One can see how false this is if one extends it to cover the ordinary crime. In an age like our own, when the artist is an altogether exceptional person, he must be allowed a certain amount of irresponsibility, just as a pregnant woman is. Still, no one would say that a pregnant woman should be allowed to commit murder, nor would anyone make such a claim for the artist, however gifted. If Shakespeare returned to the earth tomorrow, and if it were found that his favourite recreation was raping little girls in railway carriages, we should not tell him to go ahead with it on the ground that he might write another King Lear. And, after all, the worse crimes are not always the punishable ones. By encouraging necrophilic reveries one probably does quite as much harm as by, say, picking pockets at the races. One ought to be able to hold in one’s head simultaneously the two facts that Dali is a good draughtsman and a disgusting human being. The one does not invalidate, or, in a sense, affect the other. The first thing that we demand of a wall is that it shall stand up. If it stands up, it is a good wall, and the question of what purpose it serves is separable from that. And yet even the best wall in the world deserves to be pulled down if it surrounds a concentration camp. In the same way it should be possible to say, ‘This is a good book or a good picture, and it ought to be burned by the public hangman.’ Unless one can say that, at least in imagination, one is shirking the implications of the fact that an artist is also a citizen and a human being.
Essays, 252-3.
My absolute favorite of Orwell’s works, though, is his memoir of the Spanish Civil War, Homage to Catalonia, which reads more poignantly than any of his fiction, and is at times as tense as a thriller. It does an excellent job explaining the war and the political infighting in layman’s terms, but it’s not a “war story” in the strictest sense. It is a human tragedy told humbly and perceptively, in graceful prose.
And then England—southern England, probably the sleekest landscape in the world. It is difficult when you pass that way, especially when you are peacefully recovering from sea-sickness with the plush cushions of a boat-train carriage under your bum, to believe that anything is really happening anywhere. Earthquakes in Japan, famines in China, revolutions in Mexico? Don’t worry, the milk will be on the doorstep tomorrow morning, the New Statesman will come out on Friday. The industrial towns were far away, a smudge of smoke and misery hidden by the curve of the earth’s surface.

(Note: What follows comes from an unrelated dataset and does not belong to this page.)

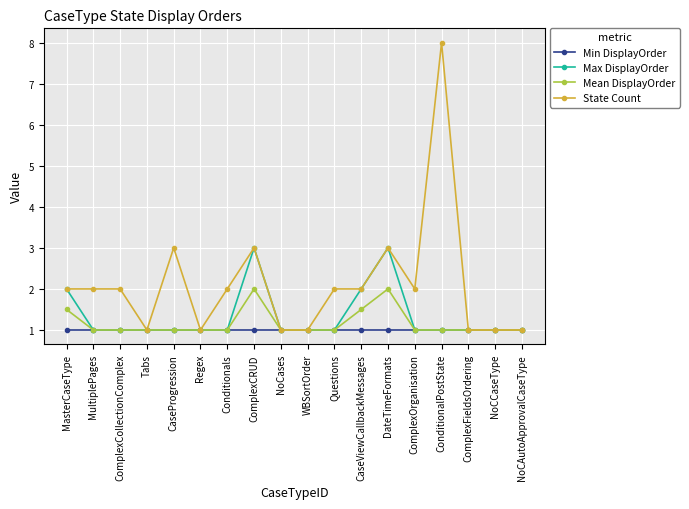

Is the value of Min DisplayOrder at ComplexOrganisation greater than the value of State Count at ComplexCRUD?

No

Down here it was still the England I had known in my childhood: the railway-cuttings smothered in wild flowers, the deep meadows where the great shining horses browse and meditate, the slow-moving streams bordered by willows, the green bosoms of the elms, the larkspurs in the cottage gardens; and then the huge peaceful wilderness of outer London, the barges on the miry river, the familiar streets, the posters telling of cricket matches and Royal weddings, the men in bowler hats, the pigeons in Trafalgar Square, the red buses, the blue policemen—all sleeping the deep, deep sleep of England, from which I sometimes fear that we shall never wake till we are jerked out of it by the roar of bombs.
George Orwell, Homage to Catalonia (Orlando, FL: Harcourt), 231-2.